Lexiques généraux. - Si
nous examinons les lexiques généraux du normand parus jusqu'à ce jour,
nous verrons qu'il n'en est pas un seul qui réponde à ces conditions.
La transcription phonétique, ignorée dans le principe, a été, plus
tard, délibérément négligée. Quant à la mention des lieux d'origine,
elle ne se rencontre en aucun d'eux. De plus, les rapprochements avec
le dialecte normand sont ou trop rares ou trop fréquents, suivant les
auteurs. Celui-ci se garde d'en hasarder un seul ; tel autre surcharge
et grossit démesurément une œuvre, déjà considérable, d'un recueil de
textes du moyen âge dont l'intérêt dépasse les limites du domaine
dialectologique.
S'il faut donner des noms, nous citerons par ordre de date le
Dictionnaire du Patois normand de E. du Meril (1), le
Glossaire du Patois normand de du Bois, augmenté par J. Travers (2), l’

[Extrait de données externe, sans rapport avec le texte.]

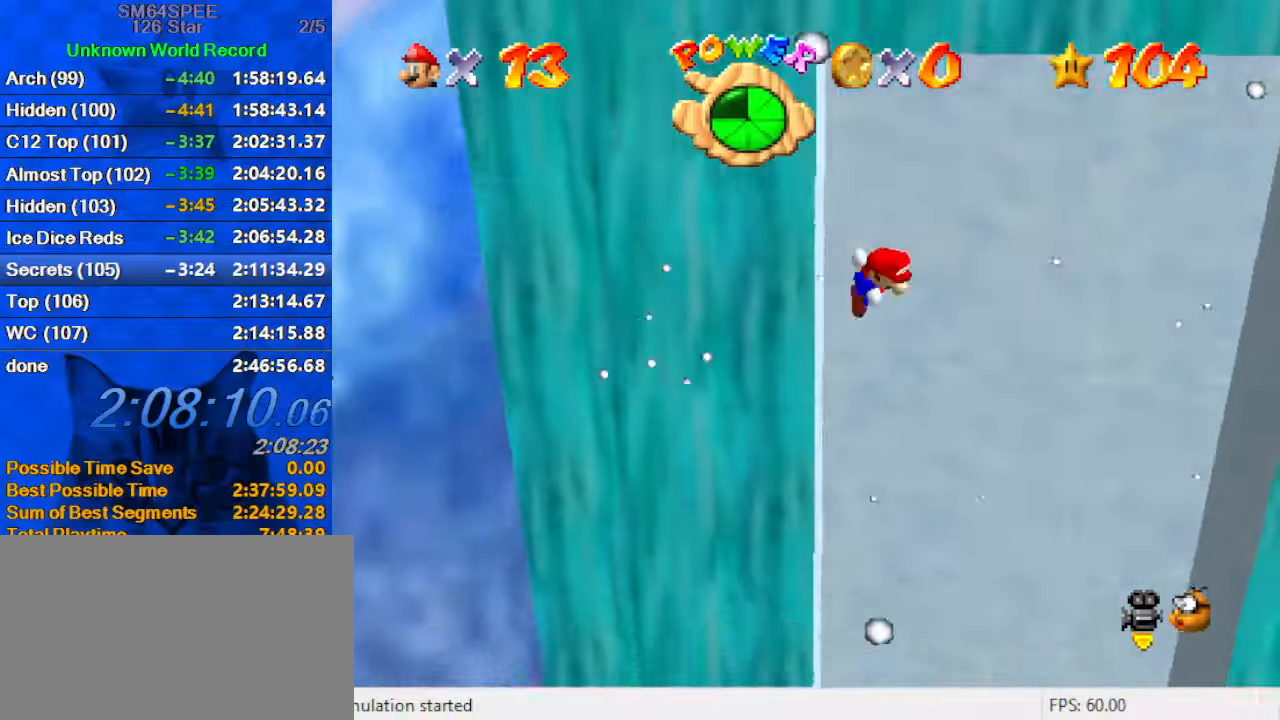
{"keys": ["a", "right", "shift"], "events": [[333, "down", "up"], [466, "a", "down"]]}
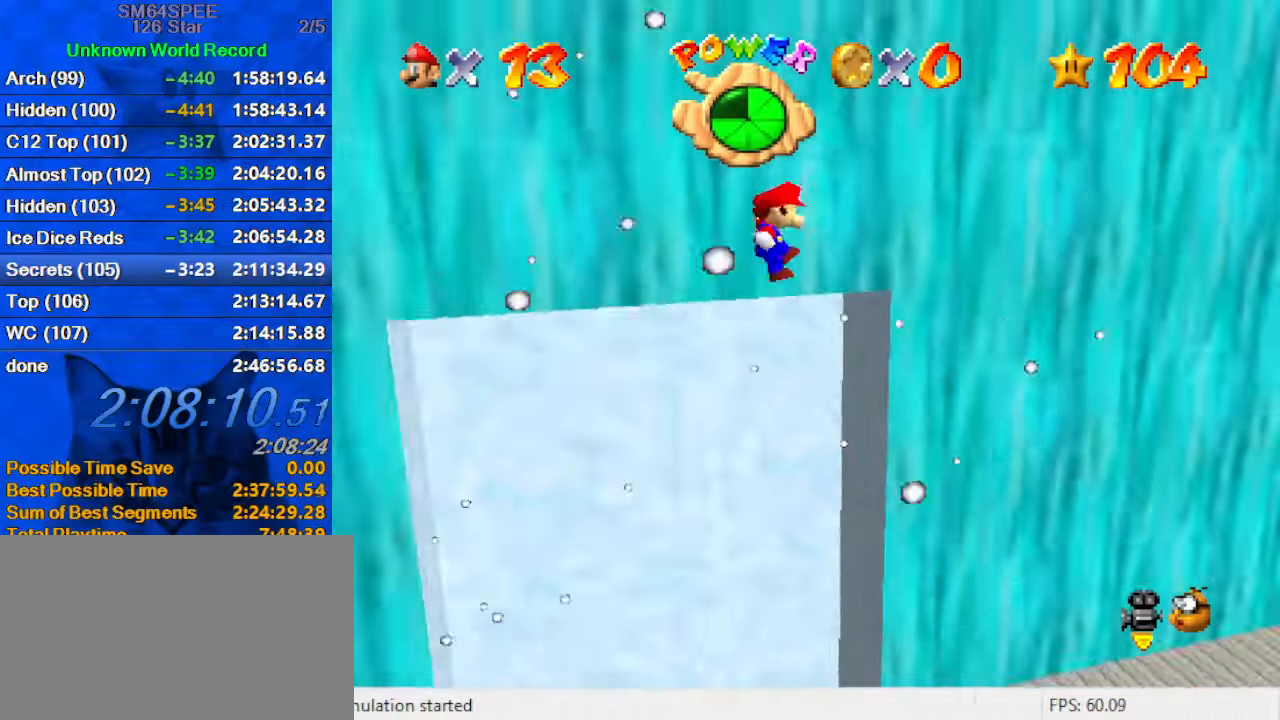
{"keys": ["right", "s", "up"], "events": [[166, "a", "up"], [166, "left", "down"], [166, "right", "up"], [166, "shift", "up"], [166, "up", "down"], [300, "d", "down"], [333, "left", "up"], [400, "d", "up"], [500, "right", "down"], [500, "s", "down"]]}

Histoire et glossaire du Normand de Le Hericher (3), le
Dictionnaire Franco-normand de Metivier (4), enfin le
Dictionnaire du Patois normand de Moisy (5).
Il y a, dans chacun de ces répertoires, une somme de labeur et de
recherches patientes dont le mérite n'échappe à personne, et l'on ne
saurait avoir trop de reconnaissance envers ces chercheurs, dont
quelques-uns ont rapporté d'un commerce prolongé avec les paysans une
ample moisson de termes intéressants.
Toutefois, il faut avoir le courage de dire que, si complet qu'il
paraisse, le lexique d'un idiome vivant n'est pas encore, ne sera
jamais complet. Ainsi que nous le disait récemment un maitre Romaniste,
« il suffit de jeter le filet pour ramener quelque richesse
linguistique nouvelle » ; mais, afin de ne point risquer de mal
étreindre, ceux qui viendront par la suite ne devront point trop
embrasser.
Glossaires locaux. - Ils se contenteront de glossaires locaux, comprenant l'usage d'une région restreinte ou seulement d'un village.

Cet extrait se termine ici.